Visitors to “Alive Is a Matter of Opinion: Photography by Christian Gallo” are greeted by a heap of trash. A car tire, overflowing with scores of empty spray paint canisters, squats in the front window at SMUSH (340 Summit Ave.) It’s a Jersey street pyramid, a commemoration of guerrilla action, a node of communication with the strange gods governing the city at night, a wastrel’s midden, a hunk of junk.
It’s also a crafty bit of misdirection from an artist with more than a few tricks up his sleeve. “Alive Is a Matter of Opinion,” which will be up at SMUSH until Jan. 8, isn’t a sculpture exhibition, and there aren’t any spray-painted canvases in it, either. Unlike street artists and aerosol wizards, who often use giant scale and bright color to impress themselves on the minds of passersby, Gallo works small. Many of his most striking images are best apprehended with your nose mere inches from the photo paper (don’t touch). The sculpture in the window is there to align Christian Gallo with a certain recalcitrant attitude, and to make it clear what kind of artist he is — he’s a keeper of secrets, and an unrepentant trespasser on shifting urban terrain. Engagement with his photographs is like a joyride around the spooky periphery of a North American city, hitting potholes, going a little too fast, marveling at strange things in the undergrowth, and venturing into places where the streetlights have burned out.
It also means riding with friends. Unlike much urban exploration photography, “Alive Is a Matter of Opinion” is busy with evidence of recent human activity. Sometimes there are actual humans. It can be tough to tell what Gallo’s subjects are up to, because they rarely approach the camera directly. A few of these characters appear to be skulking away from the frame and into thick shadows.
The marks they leave on the places they’ve been are more evident: the squiggle of graffiti, the urban detritus of strewn bottles and crushed cans, the blur of vehicles in motion. Other pictures capture long-lost objects that have tumbled into the cracks of the city and lodged there, like a rusted chassis of a car nearly reclaimed by weeds, or a spinet that has done a faceplant in the mud. He’s drawn to objects that once suggested velocity and power, but are now depleted, and have come to rest on the dirt and concrete. The photographer seems to see the city as a great weir, trapping empties of all kinds in its gills, and open to investigation by the curious and non-squeamish.

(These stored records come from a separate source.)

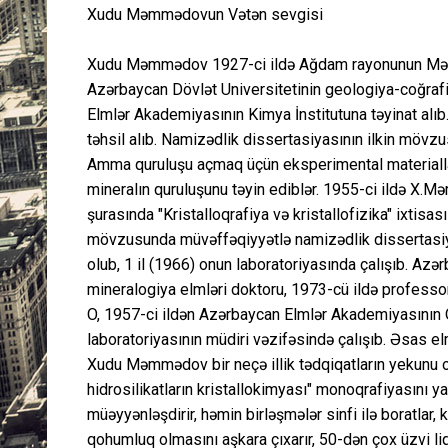
Xudu Məmmədovun Vətən sevgisi
Xudu Məmmədov 1927-ci ildə Ağdam rayonunun Mərzil
Azərbaycan Dövlət Universitetinin geologiya-coğrafi
Elmlər Akademiyasının Kimya İnstitutuna təyinat alıb.
təhsil alıb. Namizədlik dissertasiyasının ilkin mövzus
Amma quruluşu açmaq üçün eksperimental materiallar 
mineralın quruluşunu təyin ediblər. 1955-ci ildə X.M
şurasında "Kristalloqrafiya və kristallofizika" ixtisas
mövzusunda müvəffəqiyyətlə namizədlik dissertasiya
olub, 1 il (1966) onun laboratoriyasında çalışıb. Azə
mineralogiya elmləri doktoru, 1973-cü ildə professor 
O, 1957-ci ildən Azərbaycan Elmlər Akademiyasının Q
laboratoriyasının müdiri vəzifəsində çalışıb. Əsas elm
Xudu Məmmədov bir neçə illik tədqiqatların yekunu ola
hidrosilikatların kristallokimyası" monoqrafiyasını ya
müəyyənləşdirir, həmin birləşmələr sinfi ilə boratlar, 
qohumluq olmasını aşkara çıxarır, 50-dən çox üzvi li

Like many urban explorers, Gallo is drawn to signs, scrawled figures, letters, and the hieroglyphics of crossroads and underpasses. He likes words on walls; if they’re cryptic, or even indecipherable, all the better to conjure the feeling of destabilization he’s after. Some of the larger images in “Alive Is a Matter of Opinion” (which still aren’t too big) are of retail storefronts, including a bodega with its corrugated gate pulled down and half of its sign missing, and a black-and-bone-white image of a squat, windowless church resale house that stretches out, territorially, on an unloved Detroit intersection. A shot of the club-like PATH Plaza building in Journal Square is taken from a disused parking lot. The cracked macadam is home to an abandoned ticket-taking station and unruly invasive vegetation. These places aren’t destinations, or civic cornerstones, or even places of intrinsic interest. They’re just spots an urban traveler might pass every day — ones that, because of their accidental oddness and their rough asymmetry, stick in your memory and whisper directly to your unconscious. Every commute, every urban amble, is a sort of sleepwalk: a journey in a half-state, full of symbols and evocative scribbles, and punctuated on both ends by too-bright light and too much fixed meaning.

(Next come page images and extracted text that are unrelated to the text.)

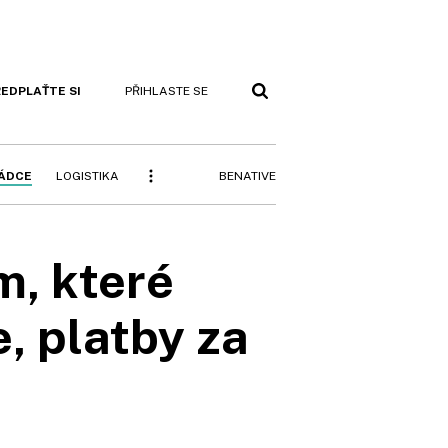
EDPLAŤTE SI
PŘIHLASTE SE
BENATIVE
RÁDCE
LOGISTIKA
, které
, platby za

A more professional storyteller, or just a ruder interloper, would emphasize telling detail and wry juxtaposition. But Gallo isn’t interested in cleverness, or in stepping outside and commenting on these cityscapes at an observer’s distance. Instead, his textures are soft and forgiving, even when the images are harsh. It’s not exactly right to call these shots dreamlike, even if everything is slightly spectral and denaturalized. My favorite photo in the show is an image of a factory window at night, a break in a blank, black wall, with green-grey panels clustered around a single square of white light. The white panel isn’t quite in the middle of the frame, but it serves to center the eye anyway. Activity is happening somewhere in the murk. It’s mysterious and unquantifiable, but strangely fascinating.

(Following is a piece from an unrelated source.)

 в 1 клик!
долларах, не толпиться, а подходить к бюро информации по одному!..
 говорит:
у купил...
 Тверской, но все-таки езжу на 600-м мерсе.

SMUSH has amplified the immersive quality of the exhibition by hanging Gallo’s photographs in a continuous line. Each frame touches the next; each image leads your gaze directly to the next. The gallery has created an artificial horizon, a ride around a ring-road, and a conceptual lasso that virtually guarantees you’ll see the whole show. The curation underscores Gallo’s point, or one of them, anyway: to explore the city, you don’t have to break in anywhere. You’re already inside. Maybe you’re in deeper than you think.